Consignes –
• a. Dans l'intervention sur l'amnistie, reprenez le passage allant de « Monsieur le président, monsieur » jusqu'à « la faire ressusciter. » inclus, en changeant « tradition ancienne » en « coutume ancienne ».
• b. D'après l'intervention sur l'amnistie, à quelle date le Sénat a-t-il examiné la proposition de loi déposée par les sénateurs communistes ?

Texte à lire –
::::::

Intervention de Jérôme Durain

Réunion du 31 octobre 2023 à 14h30
Amnistie des faits commis à l'occasion de mouvements sociaux — Discussion générale

Photo de Jérôme DurainJérôme Durain :

Monsieur le président, monsieur le garde des sceaux, mes chers collègues, le texte que nous étudions aujourd’hui tend à prévoir l’amnistie des faits commis à l’occasion de mouvements sociaux et d’activités syndicales et revendicatives.

L’amnistie est une tradition ancienne. Héritière de la grâce royale à ses origines, elle fut bien vite appropriée par la République. Victor Hugo disait à son propos qu’elle était « la porte de la clémence ouverte par la force ».

Toutefois, cette tradition ancienne n’est jamais allée de soi. J’en veux pour preuve cette citation d’Hervé Bazin : « L’amnistie est l’expédient des gouvernements faibles ».

Si cette tradition semble morte depuis 2002, elle n’est pas totalement sortie des esprits. Des collègues du groupe Les Républicains la défendent parfois pour de petites infractions routières. Des événements politiques forts pourraient la faire ressusciter.

Les sénateurs communistes s’étaient déjà distingués en déposant, en novembre 2012, une proposition de loi sur le sujet, qui fut examinée par le Sénat en février 2013.

::::::

[Lignes brutes]
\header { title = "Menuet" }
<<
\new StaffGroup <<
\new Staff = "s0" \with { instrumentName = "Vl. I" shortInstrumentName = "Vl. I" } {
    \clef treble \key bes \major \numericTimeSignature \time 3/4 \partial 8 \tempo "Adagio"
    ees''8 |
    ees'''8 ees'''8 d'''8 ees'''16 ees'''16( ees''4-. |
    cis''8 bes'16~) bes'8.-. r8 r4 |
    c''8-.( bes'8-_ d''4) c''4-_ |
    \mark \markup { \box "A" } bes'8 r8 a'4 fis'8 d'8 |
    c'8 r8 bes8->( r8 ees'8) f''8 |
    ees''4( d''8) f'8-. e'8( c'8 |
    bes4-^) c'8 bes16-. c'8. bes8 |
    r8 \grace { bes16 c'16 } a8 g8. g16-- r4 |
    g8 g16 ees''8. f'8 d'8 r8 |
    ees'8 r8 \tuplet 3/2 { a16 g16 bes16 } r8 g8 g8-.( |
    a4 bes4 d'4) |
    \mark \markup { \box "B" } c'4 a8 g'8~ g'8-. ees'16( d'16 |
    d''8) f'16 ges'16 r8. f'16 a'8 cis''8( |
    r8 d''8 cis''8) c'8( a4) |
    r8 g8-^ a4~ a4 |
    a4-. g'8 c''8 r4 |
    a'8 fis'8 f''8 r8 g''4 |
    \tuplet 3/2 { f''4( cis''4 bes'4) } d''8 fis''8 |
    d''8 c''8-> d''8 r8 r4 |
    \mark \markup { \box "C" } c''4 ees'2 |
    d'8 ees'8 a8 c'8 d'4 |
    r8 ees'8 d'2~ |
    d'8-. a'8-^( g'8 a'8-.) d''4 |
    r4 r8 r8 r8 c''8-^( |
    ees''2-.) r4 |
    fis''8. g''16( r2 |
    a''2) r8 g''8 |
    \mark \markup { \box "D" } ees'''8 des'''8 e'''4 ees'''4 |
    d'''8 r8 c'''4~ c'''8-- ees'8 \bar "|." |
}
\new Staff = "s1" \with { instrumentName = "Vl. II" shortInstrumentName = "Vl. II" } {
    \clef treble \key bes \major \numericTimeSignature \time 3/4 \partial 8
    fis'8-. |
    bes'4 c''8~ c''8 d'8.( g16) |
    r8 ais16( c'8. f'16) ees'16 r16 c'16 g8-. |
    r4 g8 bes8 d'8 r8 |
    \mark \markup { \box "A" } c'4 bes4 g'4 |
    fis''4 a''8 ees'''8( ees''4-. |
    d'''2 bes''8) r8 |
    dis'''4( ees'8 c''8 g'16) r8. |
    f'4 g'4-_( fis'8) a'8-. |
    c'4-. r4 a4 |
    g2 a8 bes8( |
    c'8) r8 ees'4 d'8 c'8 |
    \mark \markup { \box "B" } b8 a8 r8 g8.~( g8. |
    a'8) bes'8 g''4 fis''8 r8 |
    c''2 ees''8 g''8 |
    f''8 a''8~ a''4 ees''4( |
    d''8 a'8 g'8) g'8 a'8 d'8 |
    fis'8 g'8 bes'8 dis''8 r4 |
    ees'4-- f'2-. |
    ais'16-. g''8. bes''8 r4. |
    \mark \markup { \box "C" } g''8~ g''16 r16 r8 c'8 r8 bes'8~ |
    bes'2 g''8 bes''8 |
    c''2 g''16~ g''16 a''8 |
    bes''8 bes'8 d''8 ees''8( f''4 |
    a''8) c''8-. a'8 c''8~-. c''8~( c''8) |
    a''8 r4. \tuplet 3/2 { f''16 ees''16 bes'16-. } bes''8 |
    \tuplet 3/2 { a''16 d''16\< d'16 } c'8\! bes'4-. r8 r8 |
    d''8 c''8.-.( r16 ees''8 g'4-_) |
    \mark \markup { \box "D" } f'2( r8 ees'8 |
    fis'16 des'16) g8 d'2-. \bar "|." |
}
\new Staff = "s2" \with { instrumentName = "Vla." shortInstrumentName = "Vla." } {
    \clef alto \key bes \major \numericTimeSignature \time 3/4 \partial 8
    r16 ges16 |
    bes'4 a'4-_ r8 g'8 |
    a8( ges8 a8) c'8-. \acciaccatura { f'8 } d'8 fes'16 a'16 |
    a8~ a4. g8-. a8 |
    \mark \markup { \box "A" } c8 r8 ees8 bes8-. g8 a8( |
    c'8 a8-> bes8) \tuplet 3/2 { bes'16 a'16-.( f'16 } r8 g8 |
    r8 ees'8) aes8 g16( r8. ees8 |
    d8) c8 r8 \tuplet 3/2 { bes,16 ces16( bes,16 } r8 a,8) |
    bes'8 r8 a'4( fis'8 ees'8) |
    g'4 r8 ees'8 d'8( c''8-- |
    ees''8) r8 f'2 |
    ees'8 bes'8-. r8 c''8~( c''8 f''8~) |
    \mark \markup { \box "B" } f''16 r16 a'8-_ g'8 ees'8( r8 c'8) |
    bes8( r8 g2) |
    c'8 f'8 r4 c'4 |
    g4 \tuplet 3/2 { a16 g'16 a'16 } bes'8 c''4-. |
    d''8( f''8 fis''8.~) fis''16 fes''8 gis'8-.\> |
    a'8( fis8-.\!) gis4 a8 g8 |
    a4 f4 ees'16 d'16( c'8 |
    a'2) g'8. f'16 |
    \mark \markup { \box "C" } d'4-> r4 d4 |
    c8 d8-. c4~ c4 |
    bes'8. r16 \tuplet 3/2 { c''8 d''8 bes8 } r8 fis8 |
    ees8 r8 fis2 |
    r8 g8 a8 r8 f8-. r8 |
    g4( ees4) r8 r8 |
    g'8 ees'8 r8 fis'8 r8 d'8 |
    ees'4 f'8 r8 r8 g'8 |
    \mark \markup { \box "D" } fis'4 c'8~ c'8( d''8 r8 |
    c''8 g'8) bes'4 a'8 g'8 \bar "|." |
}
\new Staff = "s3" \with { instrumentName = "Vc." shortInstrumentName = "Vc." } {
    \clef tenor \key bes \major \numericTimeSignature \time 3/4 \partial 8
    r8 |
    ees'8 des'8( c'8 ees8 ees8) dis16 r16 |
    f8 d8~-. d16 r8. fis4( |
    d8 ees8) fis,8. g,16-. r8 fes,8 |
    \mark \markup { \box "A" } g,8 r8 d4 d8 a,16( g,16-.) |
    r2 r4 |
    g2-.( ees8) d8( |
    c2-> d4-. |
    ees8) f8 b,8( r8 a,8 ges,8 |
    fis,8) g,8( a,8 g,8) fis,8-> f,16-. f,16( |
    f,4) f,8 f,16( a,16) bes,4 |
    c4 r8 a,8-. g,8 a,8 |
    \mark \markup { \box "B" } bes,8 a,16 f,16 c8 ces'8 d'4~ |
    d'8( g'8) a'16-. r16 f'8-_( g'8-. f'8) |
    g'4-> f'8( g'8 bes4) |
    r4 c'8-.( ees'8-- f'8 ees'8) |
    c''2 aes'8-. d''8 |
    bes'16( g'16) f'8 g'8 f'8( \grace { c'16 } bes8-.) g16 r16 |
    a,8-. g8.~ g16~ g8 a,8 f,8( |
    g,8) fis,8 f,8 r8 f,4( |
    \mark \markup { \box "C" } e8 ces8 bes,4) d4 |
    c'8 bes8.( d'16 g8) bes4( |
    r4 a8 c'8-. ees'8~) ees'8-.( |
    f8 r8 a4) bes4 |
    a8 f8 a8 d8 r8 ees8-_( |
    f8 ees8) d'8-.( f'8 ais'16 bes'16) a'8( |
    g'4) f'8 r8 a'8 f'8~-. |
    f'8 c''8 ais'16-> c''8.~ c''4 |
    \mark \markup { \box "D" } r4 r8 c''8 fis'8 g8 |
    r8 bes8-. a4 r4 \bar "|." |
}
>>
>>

::::::

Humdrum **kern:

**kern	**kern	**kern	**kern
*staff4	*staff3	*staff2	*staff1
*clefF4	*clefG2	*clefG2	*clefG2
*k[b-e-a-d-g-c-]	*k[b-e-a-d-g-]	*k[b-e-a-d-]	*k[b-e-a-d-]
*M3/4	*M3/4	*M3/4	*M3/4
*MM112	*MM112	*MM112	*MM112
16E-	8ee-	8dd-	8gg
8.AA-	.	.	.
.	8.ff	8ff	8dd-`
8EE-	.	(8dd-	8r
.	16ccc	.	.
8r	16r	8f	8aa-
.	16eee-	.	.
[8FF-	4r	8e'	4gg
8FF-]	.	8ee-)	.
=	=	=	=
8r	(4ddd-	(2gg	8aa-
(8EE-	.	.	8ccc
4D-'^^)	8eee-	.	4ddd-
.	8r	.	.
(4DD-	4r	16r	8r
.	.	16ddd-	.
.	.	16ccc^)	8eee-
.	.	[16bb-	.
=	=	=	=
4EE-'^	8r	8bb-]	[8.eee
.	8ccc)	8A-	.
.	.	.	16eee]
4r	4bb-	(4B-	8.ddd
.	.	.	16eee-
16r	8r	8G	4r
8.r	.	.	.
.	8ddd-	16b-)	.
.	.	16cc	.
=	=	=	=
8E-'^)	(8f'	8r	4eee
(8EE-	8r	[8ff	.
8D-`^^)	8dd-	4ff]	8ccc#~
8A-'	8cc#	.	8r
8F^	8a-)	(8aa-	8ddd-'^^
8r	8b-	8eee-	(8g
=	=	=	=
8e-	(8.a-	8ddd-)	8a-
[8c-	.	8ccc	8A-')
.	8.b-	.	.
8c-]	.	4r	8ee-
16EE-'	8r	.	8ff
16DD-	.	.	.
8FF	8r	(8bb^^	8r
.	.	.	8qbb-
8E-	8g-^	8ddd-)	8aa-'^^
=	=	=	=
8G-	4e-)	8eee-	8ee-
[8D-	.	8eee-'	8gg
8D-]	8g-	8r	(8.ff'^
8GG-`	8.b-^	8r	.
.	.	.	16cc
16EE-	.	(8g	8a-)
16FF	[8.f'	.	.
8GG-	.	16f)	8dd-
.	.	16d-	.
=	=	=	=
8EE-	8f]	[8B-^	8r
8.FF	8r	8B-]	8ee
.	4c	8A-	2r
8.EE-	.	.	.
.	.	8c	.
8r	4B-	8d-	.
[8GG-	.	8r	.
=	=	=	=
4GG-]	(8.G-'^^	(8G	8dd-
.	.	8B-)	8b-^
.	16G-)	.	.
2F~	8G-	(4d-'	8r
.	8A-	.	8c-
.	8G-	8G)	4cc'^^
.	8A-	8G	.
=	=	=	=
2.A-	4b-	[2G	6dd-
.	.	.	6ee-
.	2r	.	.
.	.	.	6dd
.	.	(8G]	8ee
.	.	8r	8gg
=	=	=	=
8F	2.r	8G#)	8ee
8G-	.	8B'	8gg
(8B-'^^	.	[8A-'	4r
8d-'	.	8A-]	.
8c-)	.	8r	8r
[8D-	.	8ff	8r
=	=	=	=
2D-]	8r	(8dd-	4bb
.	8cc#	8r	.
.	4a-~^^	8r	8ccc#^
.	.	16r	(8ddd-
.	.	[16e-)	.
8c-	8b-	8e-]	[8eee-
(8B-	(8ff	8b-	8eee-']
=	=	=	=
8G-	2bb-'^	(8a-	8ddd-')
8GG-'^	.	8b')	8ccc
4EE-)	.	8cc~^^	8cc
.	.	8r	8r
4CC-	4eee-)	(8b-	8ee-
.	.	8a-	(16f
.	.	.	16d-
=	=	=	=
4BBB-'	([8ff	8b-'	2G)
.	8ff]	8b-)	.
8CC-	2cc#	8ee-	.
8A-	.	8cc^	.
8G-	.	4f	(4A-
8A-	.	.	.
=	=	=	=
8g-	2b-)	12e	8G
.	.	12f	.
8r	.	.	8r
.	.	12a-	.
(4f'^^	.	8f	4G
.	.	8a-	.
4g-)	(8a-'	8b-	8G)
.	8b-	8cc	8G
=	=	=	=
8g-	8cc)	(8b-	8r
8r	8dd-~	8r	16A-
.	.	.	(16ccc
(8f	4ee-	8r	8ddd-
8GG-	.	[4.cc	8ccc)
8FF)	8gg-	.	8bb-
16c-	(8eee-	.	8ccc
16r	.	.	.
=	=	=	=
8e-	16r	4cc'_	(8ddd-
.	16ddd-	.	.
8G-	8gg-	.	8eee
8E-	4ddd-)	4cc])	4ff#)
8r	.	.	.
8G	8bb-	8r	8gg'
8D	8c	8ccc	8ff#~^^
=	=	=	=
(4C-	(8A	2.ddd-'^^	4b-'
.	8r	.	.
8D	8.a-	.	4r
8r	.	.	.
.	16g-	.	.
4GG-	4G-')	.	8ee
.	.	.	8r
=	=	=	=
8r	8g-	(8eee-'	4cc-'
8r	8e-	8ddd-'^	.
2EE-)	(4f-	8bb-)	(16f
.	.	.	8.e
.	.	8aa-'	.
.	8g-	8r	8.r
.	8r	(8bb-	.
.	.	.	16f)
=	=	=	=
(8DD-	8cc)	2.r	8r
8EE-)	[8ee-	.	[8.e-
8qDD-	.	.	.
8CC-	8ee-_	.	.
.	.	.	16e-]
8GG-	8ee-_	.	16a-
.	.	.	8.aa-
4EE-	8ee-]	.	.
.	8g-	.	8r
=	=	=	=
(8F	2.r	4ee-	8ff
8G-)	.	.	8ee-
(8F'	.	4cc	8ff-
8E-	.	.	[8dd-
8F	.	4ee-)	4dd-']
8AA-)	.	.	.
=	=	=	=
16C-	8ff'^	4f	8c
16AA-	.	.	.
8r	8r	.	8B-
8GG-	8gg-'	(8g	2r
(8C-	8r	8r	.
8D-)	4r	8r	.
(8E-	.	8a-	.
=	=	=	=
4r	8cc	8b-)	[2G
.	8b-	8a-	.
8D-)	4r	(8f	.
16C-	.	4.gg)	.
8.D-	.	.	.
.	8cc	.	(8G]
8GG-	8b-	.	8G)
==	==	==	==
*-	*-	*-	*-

::::::

Réponses –
• a.
Monsieur le président, monsieur le garde des sceaux, mes chers collègues, le texte que nous étudions aujourd’hui tend à prévoir l’amnistie des faits commis à l’occasion de mouvements sociaux et d’activités syndicales et revendicatives.

L’amnistie est une coutume ancienne. Héritière de la grâce royale à ses origines, elle fut bien vite appropriée par la République. Victor Hugo disait à son propos qu’elle était « la porte de la clémence ouverte par la force ».

Toutefois, cette coutume ancienne n’est jamais allée de soi. J’en veux pour preuve cette citation d’Hervé Bazin : « L’amnistie est l’expédient des gouvernements faibles ».

Si cette tradition semble morte depuis 2002, elle n’est pas totalement sortie des esprits. Des collègues du groupe Les Républicains la défendent parfois pour de petites infractions routières. Des événements politiques forts pourraient la faire ressusciter.

• b. En février 2013.